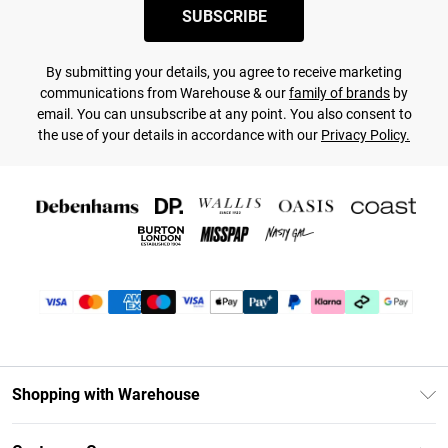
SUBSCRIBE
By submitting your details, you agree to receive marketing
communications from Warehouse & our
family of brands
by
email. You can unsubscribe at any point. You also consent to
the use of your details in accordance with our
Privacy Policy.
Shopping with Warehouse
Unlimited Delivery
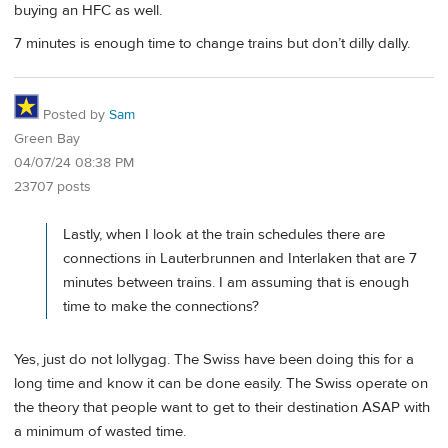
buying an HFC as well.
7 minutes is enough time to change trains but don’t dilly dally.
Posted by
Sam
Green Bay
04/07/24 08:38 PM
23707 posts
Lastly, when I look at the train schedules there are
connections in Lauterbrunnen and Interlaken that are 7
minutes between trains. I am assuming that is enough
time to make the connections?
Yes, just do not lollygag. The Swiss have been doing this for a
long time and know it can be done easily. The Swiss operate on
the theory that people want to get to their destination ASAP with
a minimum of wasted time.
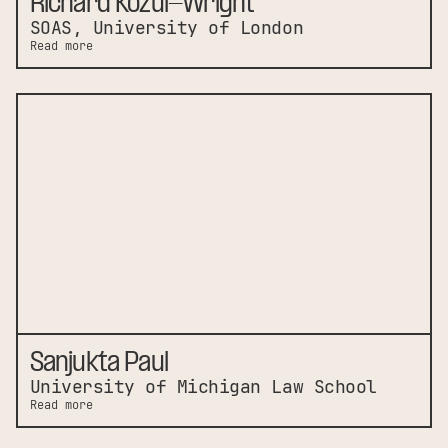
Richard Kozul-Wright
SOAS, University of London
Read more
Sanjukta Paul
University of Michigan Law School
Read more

▬▬▬

[EXERCISE] Write out exactly the lines from the one that contains "family of brands" through the last line of the data above, both included. Leave every picture out.

[TASK RESULT]
family of brands
by
email. You can unsubscribe at any point. You also consent to
the use of your details in accordance with our
Privacy Policy.
Shopping with Warehouse
Unlimited Delivery
buying an HFC as well.
7 minutes is enough time to change trains but don’t dilly dally.
Posted by
Sam
Green Bay
04/07/24 08:38 PM
23707 posts
Lastly, when I look at the train schedules there are
connections in Lauterbrunnen and Interlaken that are 7
minutes between trains. I am assuming that is enough
time to make the connections?
Yes, just do not lollygag. The Swiss have been doing this for a
long time and know it can be done easily. The Swiss operate on
the theory that people want to get to their destination ASAP with
a minimum of wasted time.
Richard Kozul-Wright
SOAS, University of London
Read more
Sanjukta Paul
University of Michigan Law School
Read more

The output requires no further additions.